## WHAT YOU SHOULD DO
Below is a listing to copy exactly; no image goes into the copy.

━━━━━ DATA RECORDS

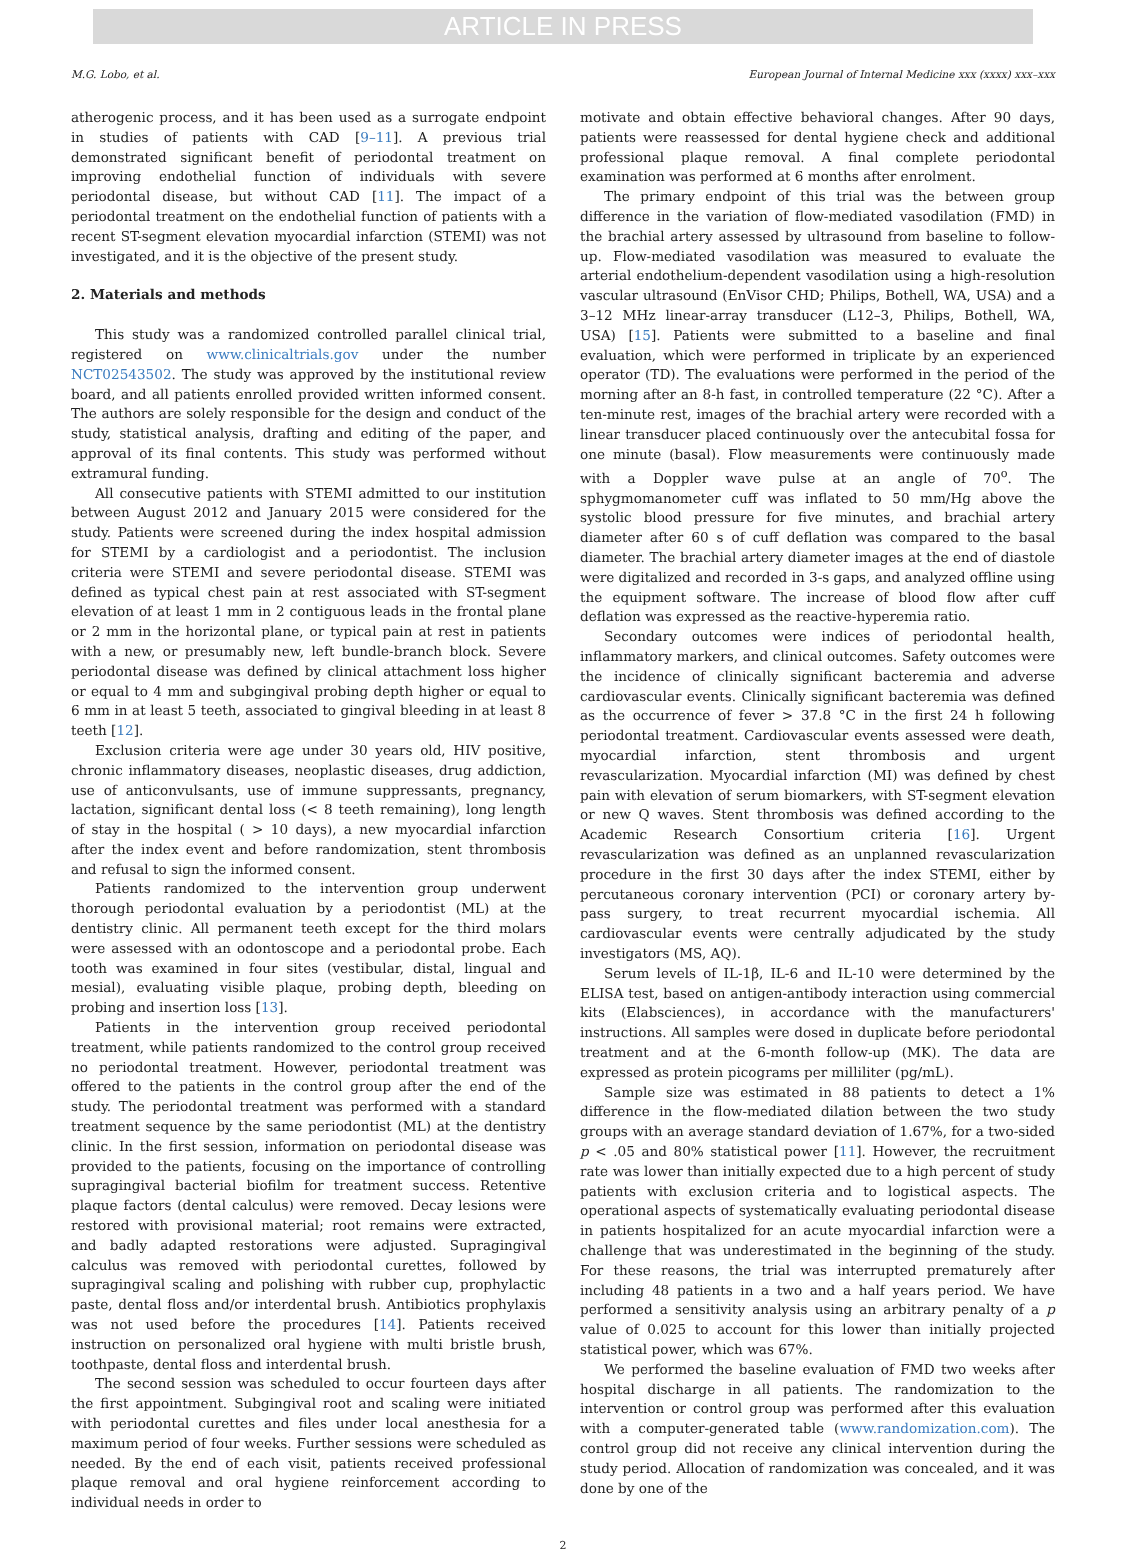ARTICLE IN PRESS
M.G. Lobo, et al. European Journal of Internal Medicine xxx (xxxx) xxx–xxx
atherogenic process, and it has been used as a surrogate endpoint in studies of patients with CAD [9–11]. A previous trial demonstrated significant benefit of periodontal treatment on improving endothelial function of individuals with severe periodontal disease, but without CAD [11]. The impact of a periodontal treatment on the endothelial function of patients with a recent ST-segment elevation myocardial infarction (STEMI) was not investigated, and it is the objective of the present study.
2. Materials and methods
This study was a randomized controlled parallel clinical trial, registered on www.clinicaltrials.gov under the number NCT02543502. The study was approved by the institutional review board, and all patients enrolled provided written informed consent. The authors are solely responsible for the design and conduct of the study, statistical analysis, drafting and editing of the paper, and approval of its final contents. This study was performed without extramural funding.
All consecutive patients with STEMI admitted to our institution between August 2012 and January 2015 were considered for the study. Patients were screened during the index hospital admission for STEMI by a cardiologist and a periodontist. The inclusion criteria were STEMI and severe periodontal disease. STEMI was defined as typical chest pain at rest associated with ST-segment elevation of at least 1 mm in 2 contiguous leads in the frontal plane or 2 mm in the horizontal plane, or typical pain at rest in patients with a new, or presumably new, left bundle-branch block. Severe periodontal disease was defined by clinical attachment loss higher or equal to 4 mm and subgingival probing depth higher or equal to 6 mm in at least 5 teeth, associated to gingival bleeding in at least 8 teeth [12].
Exclusion criteria were age under 30 years old, HIV positive, chronic inflammatory diseases, neoplastic diseases, drug addiction, use of anticonvulsants, use of immune suppressants, pregnancy, lactation, significant dental loss (< 8 teeth remaining), long length of stay in the hospital ( > 10 days), a new myocardial infarction after the index event and before randomization, stent thrombosis and refusal to sign the informed consent.
Patients randomized to the intervention group underwent thorough periodontal evaluation by a periodontist (ML) at the dentistry clinic. All permanent teeth except for the third molars were assessed with an odontoscope and a periodontal probe. Each tooth was examined in four sites (vestibular, distal, lingual and mesial), evaluating visible plaque, probing depth, bleeding on probing and insertion loss [13].
Patients in the intervention group received periodontal treatment, while patients randomized to the control group received no periodontal treatment. However, periodontal treatment was offered to the patients in the control group after the end of the study. The periodontal treatment was performed with a standard treatment sequence by the same periodontist (ML) at the dentistry clinic. In the first session, information on periodontal disease was provided to the patients, focusing on the importance of controlling supragingival bacterial biofilm for treatment success. Retentive plaque factors (dental calculus) were removed. Decay lesions were restored with provisional material; root remains were extracted, and badly adapted restorations were adjusted. Supragingival calculus was removed with periodontal curettes, followed by supragingival scaling and polishing with rubber cup, prophylactic paste, dental floss and/or interdental brush. Antibiotics prophylaxis was not used before the procedures [14]. Patients received instruction on personalized oral hygiene with multi bristle brush, toothpaste, dental floss and interdental brush.
The second session was scheduled to occur fourteen days after the first appointment. Subgingival root and scaling were initiated with periodontal curettes and files under local anesthesia for a maximum period of four weeks. Further sessions were scheduled as needed. By the end of each visit, patients received professional plaque removal and oral hygiene reinforcement according to individual needs in order to
motivate and obtain effective behavioral changes. After 90 days, patients were reassessed for dental hygiene check and additional professional plaque removal. A final complete periodontal examination was performed at 6 months after enrolment.
The primary endpoint of this trial was the between group difference in the variation of flow-mediated vasodilation (FMD) in the brachial artery assessed by ultrasound from baseline to follow-up. Flow-mediated vasodilation was measured to evaluate the arterial endothelium-dependent vasodilation using a high-resolution vascular ultrasound (EnVisor CHD; Philips, Bothell, WA, USA) and a 3–12 MHz linear-array transducer (L12–3, Philips, Bothell, WA, USA) [15]. Patients were submitted to a baseline and final evaluation, which were performed in triplicate by an experienced operator (TD). The evaluations were performed in the period of the morning after an 8-h fast, in controlled temperature (22 °C). After a ten-minute rest, images of the brachial artery were recorded with a linear transducer placed continuously over the antecubital fossa for one minute (basal). Flow measurements were continuously made with a Doppler wave pulse at an angle of 70<sup>o</sup>. The sphygmomanometer cuff was inflated to 50 mm/Hg above the systolic blood pressure for five minutes, and brachial artery diameter after 60 s of cuff deflation was compared to the basal diameter. The brachial artery diameter images at the end of diastole were digitalized and recorded in 3-s gaps, and analyzed offline using the equipment software. The increase of blood flow after cuff deflation was expressed as the reactive-hyperemia ratio.
Secondary outcomes were indices of periodontal health, inflammatory markers, and clinical outcomes. Safety outcomes were the incidence of clinically significant bacteremia and adverse cardiovascular events. Clinically significant bacteremia was defined as the occurrence of fever > 37.8 °C in the first 24 h following periodontal treatment. Cardiovascular events assessed were death, myocardial infarction, stent thrombosis and urgent revascularization. Myocardial infarction (MI) was defined by chest pain with elevation of serum biomarkers, with ST-segment elevation or new Q waves. Stent thrombosis was defined according to the Academic Research Consortium criteria [16]. Urgent revascularization was defined as an unplanned revascularization procedure in the first 30 days after the index STEMI, either by percutaneous coronary intervention (PCI) or coronary artery by-pass surgery, to treat recurrent myocardial ischemia. All cardiovascular events were centrally adjudicated by the study investigators (MS, AQ).
Serum levels of IL-1β, IL-6 and IL-10 were determined by the ELISA test, based on antigen-antibody interaction using commercial kits (Elabsciences), in accordance with the manufacturers' instructions. All samples were dosed in duplicate before periodontal treatment and at the 6-month follow-up (MK). The data are expressed as protein picograms per milliliter (pg/mL).
Sample size was estimated in 88 patients to detect a 1% difference in the flow-mediated dilation between the two study groups with an average standard deviation of 1.67%, for a two-sided p < .05 and 80% statistical power [11]. However, the recruitment rate was lower than initially expected due to a high percent of study patients with exclusion criteria and to logistical aspects. The operational aspects of systematically evaluating periodontal disease in patients hospitalized for an acute myocardial infarction were a challenge that was underestimated in the beginning of the study. For these reasons, the trial was interrupted prematurely after including 48 patients in a two and a half years period. We have performed a sensitivity analysis using an arbitrary penalty of a p value of 0.025 to account for this lower than initially projected statistical power, which was 67%.
We performed the baseline evaluation of FMD two weeks after hospital discharge in all patients. The randomization to the intervention or control group was performed after this evaluation with a computer-generated table (www.randomization.com). The control group did not receive any clinical intervention during the study period. Allocation of randomization was concealed, and it was done by one of the
2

━━━━━━━━━━

## WRITTEN REPLY
ARTICLE IN PRESS
M.G. Lobo, et al. European Journal of Internal Medicine xxx (xxxx) xxx–xxx
atherogenic process, and it has been used as a surrogate endpoint in studies of patients with CAD [9–11]. A previous trial demonstrated significant benefit of periodontal treatment on improving endothelial function of individuals with severe periodontal disease, but without CAD [11]. The impact of a periodontal treatment on the endothelial function of patients with a recent ST-segment elevation myocardial infarction (STEMI) was not investigated, and it is the objective of the present study.
2. Materials and methods
This study was a randomized controlled parallel clinical trial, registered on www.clinicaltrials.gov under the number NCT02543502. The study was approved by the institutional review board, and all patients enrolled provided written informed consent. The authors are solely responsible for the design and conduct of the study, statistical analysis, drafting and editing of the paper, and approval of its final contents. This study was performed without extramural funding.
All consecutive patients with STEMI admitted to our institution between August 2012 and January 2015 were considered for the study. Patients were screened during the index hospital admission for STEMI by a cardiologist and a periodontist. The inclusion criteria were STEMI and severe periodontal disease. STEMI was defined as typical chest pain at rest associated with ST-segment elevation of at least 1 mm in 2 contiguous leads in the frontal plane or 2 mm in the horizontal plane, or typical pain at rest in patients with a new, or presumably new, left bundle-branch block. Severe periodontal disease was defined by clinical attachment loss higher or equal to 4 mm and subgingival probing depth higher or equal to 6 mm in at least 5 teeth, associated to gingival bleeding in at least 8 teeth [12].
Exclusion criteria were age under 30 years old, HIV positive, chronic inflammatory diseases, neoplastic diseases, drug addiction, use of anticonvulsants, use of immune suppressants, pregnancy, lactation, significant dental loss (< 8 teeth remaining), long length of stay in the hospital ( > 10 days), a new myocardial infarction after the index event and before randomization, stent thrombosis and refusal to sign the informed consent.
Patients randomized to the intervention group underwent thorough periodontal evaluation by a periodontist (ML) at the dentistry clinic. All permanent teeth except for the third molars were assessed with an odontoscope and a periodontal probe. Each tooth was examined in four sites (vestibular, distal, lingual and mesial), evaluating visible plaque, probing depth, bleeding on probing and insertion loss [13].
Patients in the intervention group received periodontal treatment, while patients randomized to the control group received no periodontal treatment. However, periodontal treatment was offered to the patients in the control group after the end of the study. The periodontal treatment was performed with a standard treatment sequence by the same periodontist (ML) at the dentistry clinic. In the first session, information on periodontal disease was provided to the patients, focusing on the importance of controlling supragingival bacterial biofilm for treatment success. Retentive plaque factors (dental calculus) were removed. Decay lesions were restored with provisional material; root remains were extracted, and badly adapted restorations were adjusted. Supragingival calculus was removed with periodontal curettes, followed by supragingival scaling and polishing with rubber cup, prophylactic paste, dental floss and/or interdental brush. Antibiotics prophylaxis was not used before the procedures [14]. Patients received instruction on personalized oral hygiene with multi bristle brush, toothpaste, dental floss and interdental brush.
The second session was scheduled to occur fourteen days after the first appointment. Subgingival root and scaling were initiated with periodontal curettes and files under local anesthesia for a maximum period of four weeks. Further sessions were scheduled as needed. By the end of each visit, patients received professional plaque removal and oral hygiene reinforcement according to individual needs in order to
motivate and obtain effective behavioral changes. After 90 days, patients were reassessed for dental hygiene check and additional professional plaque removal. A final complete periodontal examination was performed at 6 months after enrolment.
The primary endpoint of this trial was the between group difference in the variation of flow-mediated vasodilation (FMD) in the brachial artery assessed by ultrasound from baseline to follow-up. Flow-mediated vasodilation was measured to evaluate the arterial endothelium-dependent vasodilation using a high-resolution vascular ultrasound (EnVisor CHD; Philips, Bothell, WA, USA) and a 3–12 MHz linear-array transducer (L12–3, Philips, Bothell, WA, USA) [15]. Patients were submitted to a baseline and final evaluation, which were performed in triplicate by an experienced operator (TD). The evaluations were performed in the period of the morning after an 8-h fast, in controlled temperature (22 °C). After a ten-minute rest, images of the brachial artery were recorded with a linear transducer placed continuously over the antecubital fossa for one minute (basal). Flow measurements were continuously made with a Doppler wave pulse at an angle of 70<sup>o</sup>. The sphygmomanometer cuff was inflated to 50 mm/Hg above the systolic blood pressure for five minutes, and brachial artery diameter after 60 s of cuff deflation was compared to the basal diameter. The brachial artery diameter images at the end of diastole were digitalized and recorded in 3-s gaps, and analyzed offline using the equipment software. The increase of blood flow after cuff deflation was expressed as the reactive-hyperemia ratio.
Secondary outcomes were indices of periodontal health, inflammatory markers, and clinical outcomes. Safety outcomes were the incidence of clinically significant bacteremia and adverse cardiovascular events. Clinically significant bacteremia was defined as the occurrence of fever > 37.8 °C in the first 24 h following periodontal treatment. Cardiovascular events assessed were death, myocardial infarction, stent thrombosis and urgent revascularization. Myocardial infarction (MI) was defined by chest pain with elevation of serum biomarkers, with ST-segment elevation or new Q waves. Stent thrombosis was defined according to the Academic Research Consortium criteria [16]. Urgent revascularization was defined as an unplanned revascularization procedure in the first 30 days after the index STEMI, either by percutaneous coronary intervention (PCI) or coronary artery by-pass surgery, to treat recurrent myocardial ischemia. All cardiovascular events were centrally adjudicated by the study investigators (MS, AQ).
Serum levels of IL-1β, IL-6 and IL-10 were determined by the ELISA test, based on antigen-antibody interaction using commercial kits (Elabsciences), in accordance with the manufacturers' instructions. All samples were dosed in duplicate before periodontal treatment and at the 6-month follow-up (MK). The data are expressed as protein picograms per milliliter (pg/mL).
Sample size was estimated in 88 patients to detect a 1% difference in the flow-mediated dilation between the two study groups with an average standard deviation of 1.67%, for a two-sided p < .05 and 80% statistical power [11]. However, the recruitment rate was lower than initially expected due to a high percent of study patients with exclusion criteria and to logistical aspects. The operational aspects of systematically evaluating periodontal disease in patients hospitalized for an acute myocardial infarction were a challenge that was underestimated in the beginning of the study. For these reasons, the trial was interrupted prematurely after including 48 patients in a two and a half years period. We have performed a sensitivity analysis using an arbitrary penalty of a p value of 0.025 to account for this lower than initially projected statistical power, which was 67%.
We performed the baseline evaluation of FMD two weeks after hospital discharge in all patients. The randomization to the intervention or control group was performed after this evaluation with a computer-generated table (www.randomization.com). The control group did not receive any clinical intervention during the study period. Allocation of randomization was concealed, and it was done by one of the
2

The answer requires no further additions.